‘Yesterday’ é um dos filmes mais saborosos a estrear nesta década
O longa não é só um tributo ao quarteto de Liverpool, mas ao poder da gentileza, da honestidade e do romantismo
Todas as luzes do mundo se apagam ao mesmo tempo e, nos doze segundos de blecaute, Jack (Himesh Patel) é atropelado por um ônibus — incidente do qual se safa só com algumas escoriações e uns dentes a menos, mas também com uma grande perplexidade: como pode ser que, de um instante para outro, ninguém mais se lembre dos Beatles? Jack toca Yesterday ao violão enquanto bebe uma cerveja com amigos, e eles se espantam: quando foi que ele compôs uma música tão linda? “Paul McCartney é quem a escreveu”, ele responde, aturdido com o absurdo da pergunta. “Paul quem?”, replicam eles. Jack procura no Google, mas a única referência que encontra é a “beetles”, ou besouros. Uma singularidade qualquer no espaço-tempo apagou da história a existência do quarteto de Liverpool e, ao que parece, Jack é o único que ainda tem memória dele. Aspirante a cantor e compositor cuja única plateia regular é a encantadora Ellie (Lily James), ele há anos convive com o fracasso, mas agora tem a chance espetacular de sucesso — ou algo como 130 chances, se conseguir se lembrar das letras e melodias de todas as faixas gravadas pelos Beatles (a intrincada Eleanor Rigby é um desafio). Em um mês, passa da completa obscuridade à popularidade planetária. Jack, porém, é um doce de pessoa, e não demora para que a consciência comece a atormentá-lo pelo roubo — ainda que não existam roubados para queixar-se.

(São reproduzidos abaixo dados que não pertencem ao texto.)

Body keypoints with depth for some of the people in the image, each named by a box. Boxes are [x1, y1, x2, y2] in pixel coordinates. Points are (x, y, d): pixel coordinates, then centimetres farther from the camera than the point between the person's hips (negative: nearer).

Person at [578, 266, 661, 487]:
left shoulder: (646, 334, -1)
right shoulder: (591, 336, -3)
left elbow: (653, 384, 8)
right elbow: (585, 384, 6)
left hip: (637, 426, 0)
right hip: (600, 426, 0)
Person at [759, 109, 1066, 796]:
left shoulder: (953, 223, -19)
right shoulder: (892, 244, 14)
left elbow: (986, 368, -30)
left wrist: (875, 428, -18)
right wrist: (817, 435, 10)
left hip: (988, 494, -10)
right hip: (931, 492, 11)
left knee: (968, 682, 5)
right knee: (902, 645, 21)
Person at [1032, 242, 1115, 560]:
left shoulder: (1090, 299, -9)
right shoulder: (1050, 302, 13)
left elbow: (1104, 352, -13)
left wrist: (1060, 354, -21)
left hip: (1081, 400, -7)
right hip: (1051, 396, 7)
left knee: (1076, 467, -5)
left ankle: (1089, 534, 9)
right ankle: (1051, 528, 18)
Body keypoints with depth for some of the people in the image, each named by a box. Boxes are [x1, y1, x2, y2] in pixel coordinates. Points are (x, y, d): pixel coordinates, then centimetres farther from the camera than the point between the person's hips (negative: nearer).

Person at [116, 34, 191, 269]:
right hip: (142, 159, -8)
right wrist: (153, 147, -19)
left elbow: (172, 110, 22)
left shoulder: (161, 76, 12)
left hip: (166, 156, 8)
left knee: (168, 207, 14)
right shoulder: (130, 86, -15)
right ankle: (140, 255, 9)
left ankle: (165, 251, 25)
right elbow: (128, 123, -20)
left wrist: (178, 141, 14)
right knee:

Yesterday (Inglaterra/Rússia/China, 2019), já em cartaz no país, é um dos filmes mais graciosos e deliciosos desta década: um tributo aos Beatles, claro, mas também à vitalidade de todo o pop inglês feito desde então e ao seu poder de agregação cultural. Acima de tudo, é um voto de confiança em gestos simples mas fundamentais como ter caráter, ser gentil, cultivar as amizades e apaixonar-se — todas coisas das quais o roteirista Richard Curtis, de Quatro Casamentos e Um Funeral, Um Lugar Chamado Notting Hill, Simplesmente Amor e Questão de Tempo, é fã incondicional (assim como dos Beatles, evidentemente).
Mas, se a assinatura de Curtis é inconfundível, sua parceria com Danny Boyle na empreitada é motivo de alguma surpresa: não só as trilhas dos filmes de Boyle o identificam com um pop bem posterior aos Beatles, como o diretor de Trainspotting, Quem Quer Ser um Milionário? (pelo qual levou o Oscar) e Steve Jobs é conhecido por uma irreverência e exuberância que estão fora do espectro de Curtis. “Trabalhamos juntos na cerimônia de abertura da Olimpíada de Londres e nos demos tão bem que pedi a Richard que me chamasse para uma colaboração”, disse Boyle a VEJA (leia trechos da entrevista à esq.). “A graça está nisso, em um obrigar o outro a sair do seu habitual”, completa.
Uma das contribuições decisivas de Boyle é ter escolhido gravar ao vivo as várias performances musicais de Himesh Patel, desde as cenas em que ele toca na rua para ganhar uns trocados até um show apoteótico no estádio londrino de Wembley (o público, real, estava lá para ver Ed Sheeran, que interpreta a si mesmo). Ao pedir ao espectador que imagine uma hipótese tristíssima — um mundo sem os Beatles —, Yesterday simultaneamente o faz redescobrir, canção por canção, o repertório magnífico deixado por Paul McCartney, John Lennon, George Harrison e Ringo Starr. Um achado como ator e como cantor, Patel se esquiva de duas pragas — a regravação e o efeito karaokê — para homenagear as versões originais enquanto as torna suas no sentimento. Este vai se aprofundando na mesma medida em que também a obra dos Beatles ia ganhando em riqueza melódica e complexidade, e no mesmo ritmo em que Jack, o Beatle acidental, vai se dando conta de que sua inspiração, sua própria Eleanor Rigby — a adorável Ellie —, esteve sempre diante dele.